We are trying to build programs that do mathematics in a human way. A sign of success will be if it is easy to convert its raw output into a form that reads in a similar way to what a human mathematician might say if giving a running commentary on how they were solving the problem. The above sequence of moves translates into something like the following. (I'm not using an algorithm to do this, but from my experience with ROBOT I think it would not be too hard to create one that produced natural-language output that was a reasonable approximation to what I will now write.)
What makes this problem difficult for a crude algorithm of the type sketched out in the previous post is that it relies quite heavily on library reasoning, and in some places there are several options for what can be done with library reasoning. In such a situation, it helps enormously to take into account desirable features of problem states that might be introduced (or undesirable features eliminated) when a given result is applied.
Of course, one could just do a brute-force search, and for this problem that would probably be manageable. But what is nice about features such as "contains a match for term T" or "eliminates the unmatched term U" is that they give us a good way of predicting which library results will be fruitful, without our having to go to the lengths of actually applying them.
A small remark here is that not all matches of terms are useful, and one can if one wishes bring in more refined considerations. For example, suppose we want to prove that $\overline{f^{-1}(B)}$ is contained in some other set. If we manage to obtain an additional hypothesis of the form $C\subset\overline{f^{-1}(B)}$, that will not help us, as it is the wrong way round. So we need a match to be "on the right side". Such monotonicity considerations can help us avoid getting excited by spurious matches, though for many problems it seems that when matches are generated, they naturally appear on the right side, so one can often get away with not worrying about monotonicity.
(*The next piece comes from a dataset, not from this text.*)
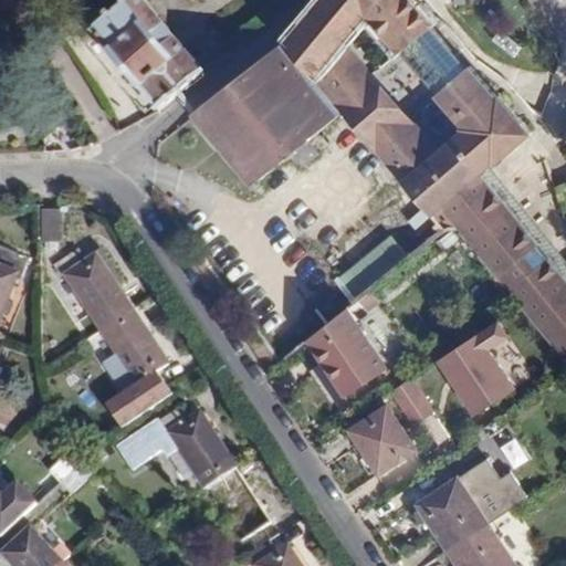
[(111,14),(88,33),(157,114),(158,113),(205,76),(138,0),(108,0),(104,6),(111,14)]
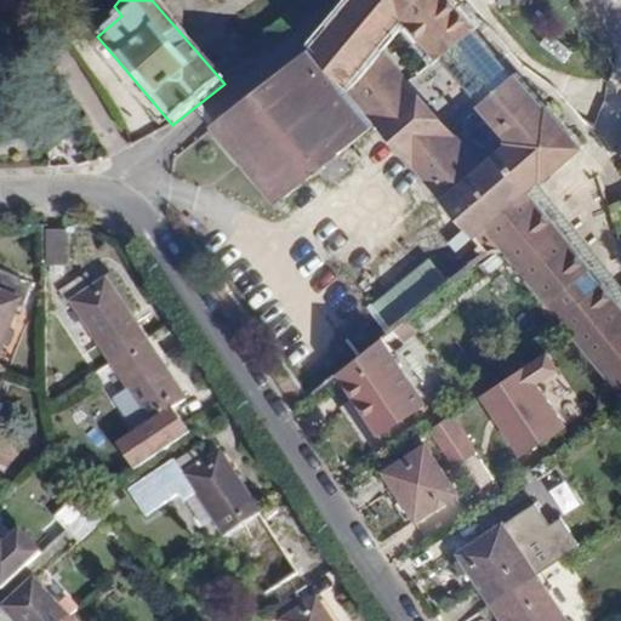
[(355,0),(332,28),(311,47),(385,135),(488,258),(497,252),(507,254),(550,308),(593,273),(530,197),(539,189),(586,154),(550,109),(547,112),(518,75),(516,78),(514,79),(473,29),(477,27),(451,0),(355,0)]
My aim in this post was not to present (even informally) an algorithm that uses features of the problem state, but simply to highlight some of the features that such an algorithm might well want to use. There is no single right approach to exactly how those features should single out the best move at each step, and I imagine that until our theoretical understanding advances, we will end up using quite a lot of trial and error to find good approaches (such as scoring systems that weight moves according to the quality of the features they introduce or remove).
The post would have been very different if I had not assumed that the library contained several useful results. It is interesting to think about how a proof might be found in their absence. For example, at the stage where the target was reduced to $\overline{f(f^{-1}(B))}\subset\overline B$, if the library did not contain the result $C\subset D\implies\overline C\subset\overline D$, what might an algorithm be expected to do? Is it reasonable to expect it to conjecture both that that monotonicity holds and that $f(f^{-1}(B))\subset B$ for all sets $B$? Probably not. It is more likely that if it was asked to prove such a statement, it would resort to lower-level arguments, and in the process of applying those lower-level arguments would discover for itself that closure is monotone and that $f(f^{-1}(B))\subset B$. It would be wonderful if it could then go back and formulate those statements as lemmas. I believe that it will be possible to develop an algorithm with that kind of capability, but that is a longer-term goal, and discussion of it belongs in a future post.
I have ended up talking much more about features than about subtasks, but I do not see a sharp distinction between the two. Given any desirable feature, one can create a subtask "obtain that feature", and given a subtask one can define a feature "achieves that subtask". A feature becomes a subtask when one temporarily forgets about the main goal of reducing the problem state to TRUE and prioritizes the subgoal of obtaining the feature. If the use of a feature is more to increase one's confidence in a proposed move, then it remains more of a feature than a subtask.